Records provided START
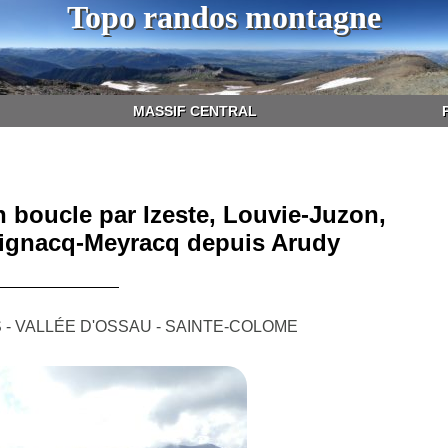
Topo randos montagne
MASSIF CENTRAL
n boucle par Izeste, Louvie-Juzon,
vignacq-Meyracq depuis Arudy
- VALLÉE D'OSSAU - SAINTE-COLOME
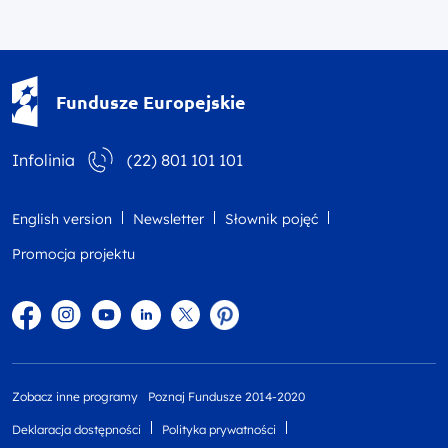
Fundusze Europejskie - logotyp
Fundusze Europejskie
Infolinia
(22) 801 101 101
English version
Newsletter
Słownik pojęć
Promocja projektu
Facebook
Instagram
YouTube
Linkedin
twitter
Pinterest
Zobacz inne programy
Poznaj Fundusze 2014-2020
Deklaracja dostępności
Polityka prywatności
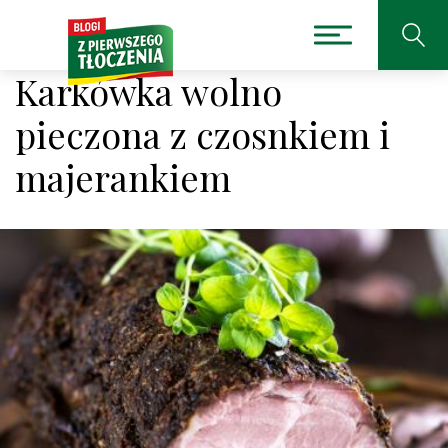
Karkówka wolno
pieczona z czosnkiem i
majerankiem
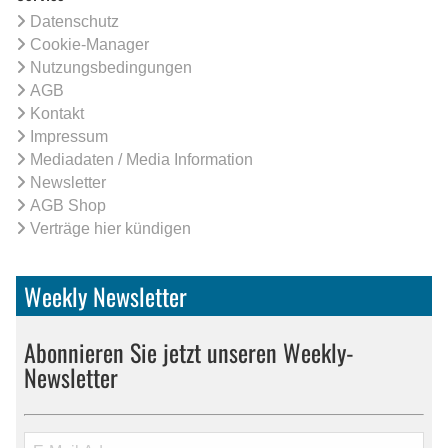
Datenschutz
Cookie-Manager
Nutzungsbedingungen
AGB
Kontakt
Impressum
Mediadaten / Media Information
Newsletter
AGB Shop
Verträge hier kündigen
Weekly Newsletter
Abonnieren Sie jetzt unseren Weekly-
Newsletter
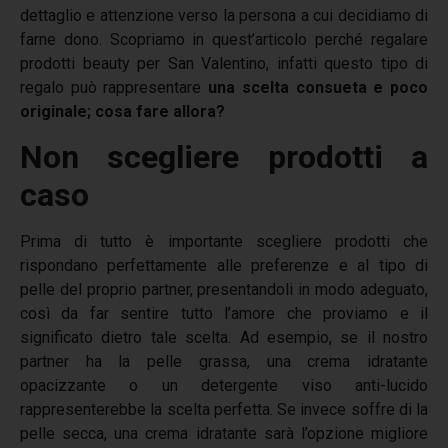
dettaglio e attenzione verso la persona a cui decidiamo di
farne dono. Scopriamo in quest’articolo perché regalare
prodotti beauty per San Valentino, infatti questo tipo di
regalo può rappresentare
una scelta consueta e poco
originale; cosa fare allora?
Non scegliere prodotti a
caso
Prima di tutto è importante scegliere prodotti che
rispondano perfettamente alle preferenze e al tipo di
pelle del proprio partner, presentandoli in modo adeguato,
così da far sentire tutto l’amore che proviamo e il
significato dietro tale scelta. Ad esempio, se il nostro
partner ha la pelle grassa, una crema idratante
opacizzante o un detergente viso anti-lucido
rappresenterebbe la scelta perfetta. Se invece soffre di la
pelle secca, una crema idratante sarà l’opzione migliore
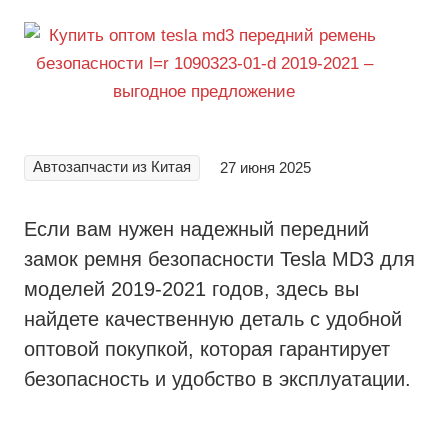
Автозапчасти из Китая
27 июня 2025
Если вам нужен надежный передний
замок ремня безопасности Tesla MD3 для
моделей 2019-2021 годов, здесь вы
найдете качественную деталь с удобной
оптовой покупкой, которая гарантирует
безопасность и удобство в эксплуатации.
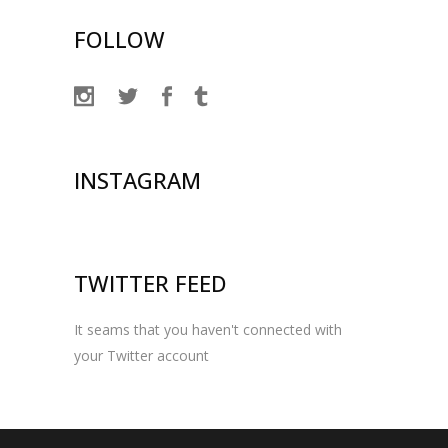
FOLLOW
INSTAGRAM
TWITTER FEED
It seams that you haven't connected with
your Twitter account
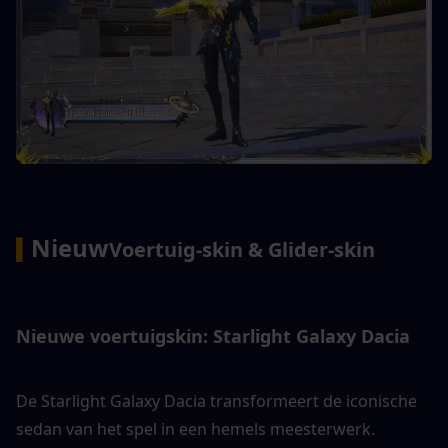
Nieuw
▍
Voertuig-skin & Glider-skin
Nieuwe voertuigskin: Starlight Galaxy Dacia
De Starlight Galaxy Dacia transformeert de iconische 
sedan van het spel in een hemels meesterwerk. 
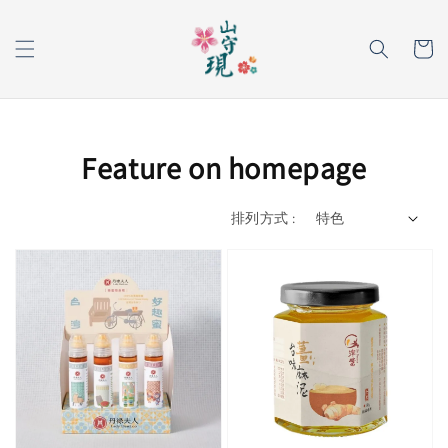
Feature on homepage
排列方式 :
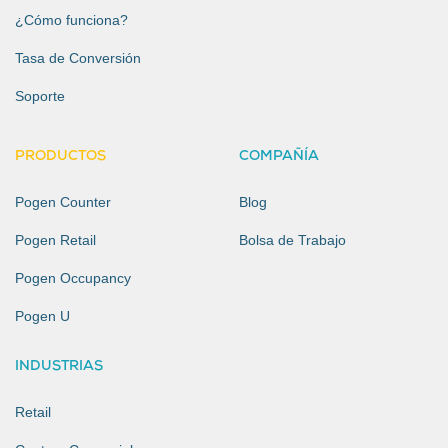
¿Cómo funciona?
Tasa de Conversión
Soporte
PRODUCTOS
COMPAÑÍA
Pogen Counter
Blog
Pogen Retail
Bolsa de Trabajo
Pogen Occupancy
Pogen U
INDUSTRIAS
Retail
Records provided END
## Exercise description
Should a record include a picture, drop the picture and write out the remainder exactly.

## Exercise output
Topo randos montagne
MASSIF CENTRAL
n boucle par Izeste, Louvie-Juzon,
vignacq-Meyracq depuis Arudy
- VALLÉE D'OSSAU - SAINTE-COLOME
Fundusze Europejskie - logotyp
Fundusze Europejskie
Infolinia
(22) 801 101 101
English version
Newsletter
Słownik pojęć
Promocja projektu
Facebook
Instagram
YouTube
Linkedin
twitter
Pinterest
Zobacz inne programy
Poznaj Fundusze 2014-2020
Deklaracja dostępności
Polityka prywatności
Karkówka wolno
pieczona z czosnkiem i
majerankiem
Datenschutz
Cookie-Manager
Nutzungsbedingungen
AGB
Kontakt
Impressum
Mediadaten / Media Information
Newsletter
AGB Shop
Verträge hier kündigen
Weekly Newsletter
Abonnieren Sie jetzt unseren Weekly-
Newsletter
dettaglio e attenzione verso la persona a cui decidiamo di
farne dono. Scopriamo in quest’articolo perché regalare
prodotti beauty per San Valentino, infatti questo tipo di
regalo può rappresentare
una scelta consueta e poco
originale; cosa fare allora?
Non scegliere prodotti a
caso
Prima di tutto è importante scegliere prodotti che
rispondano perfettamente alle preferenze e al tipo di
pelle del proprio partner, presentandoli in modo adeguato,
così da far sentire tutto l’amore che proviamo e il
significato dietro tale scelta. Ad esempio, se il nostro
partner ha la pelle grassa, una crema idratante
opacizzante o un detergente viso anti-lucido
rappresenterebbe la scelta perfetta. Se invece soffre di la
pelle secca, una crema idratante sarà l’opzione migliore
Автозапчасти из Китая
27 июня 2025
Если вам нужен надежный передний
замок ремня безопасности Tesla MD3 для
моделей 2019-2021 годов, здесь вы
найдете качественную деталь с удобной
оптовой покупкой, которая гарантирует
безопасность и удобство в эксплуатации.
FOLLOW
INSTAGRAM
TWITTER FEED
It seams that you haven't connected with
your Twitter account
Nieuw
▍
Voertuig-skin & Glider-skin
Nieuwe voertuigskin: Starlight Galaxy Dacia
De Starlight Galaxy Dacia transformeert de iconische 
sedan van het spel in een hemels meesterwerk. 
Feature on homepage
排列方式 :
¿Cómo funciona?
Tasa de Conversión
Soporte
PRODUCTOS
COMPAÑÍA
Pogen Counter
Blog
Pogen Retail
Bolsa de Trabajo
Pogen Occupancy
Pogen U
INDUSTRIAS
Retail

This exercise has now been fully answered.